Der Satz aus dem Buch Hiob ist zu einer Redensart geworden. Auch bei meinen Eltern fiel er manchmal, auch wenn es nie so existenziell war, wie in der Hiob-Erzählung. Er wurde ähnlich gebraucht wie der Satz: „Wie gewonnen, so zerronnen.“ Meistens war da auch ein ironischer Unterton, zum Beispiel, wenn ein Spielzeug kaputt ging. Und gleichzeitig war damit gesagt: „Glaube nicht, dass wir das neu kaufen.“ Das war für mich manchmal schmerzhaft, in einer Zeit, in der wir nicht alles im Überfluss hatten.
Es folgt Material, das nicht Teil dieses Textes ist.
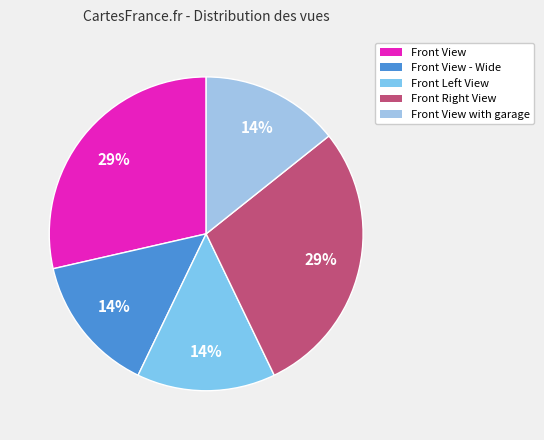

Which category has the smallest portion of the pie?

Front View - Wide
Meine Kinder trösteten sich schnell über ein kaputtes Spielzeug hinweg, weil sie viel mehr hatten oder weil bald schon jemand ein neues schenkte. Realität. Doch frage ich mich, ob die Wertschätzung für das Einzelne bleibt? Oder anders gefragt, wie kann ich diese Wertschätzung für das Kleine, Unscheinbare vermitteln in einer Zeit, in der alles verfügbar und alles ersetzbar zu sein scheint (wenn man die entsprechenden Ressourcen hat)?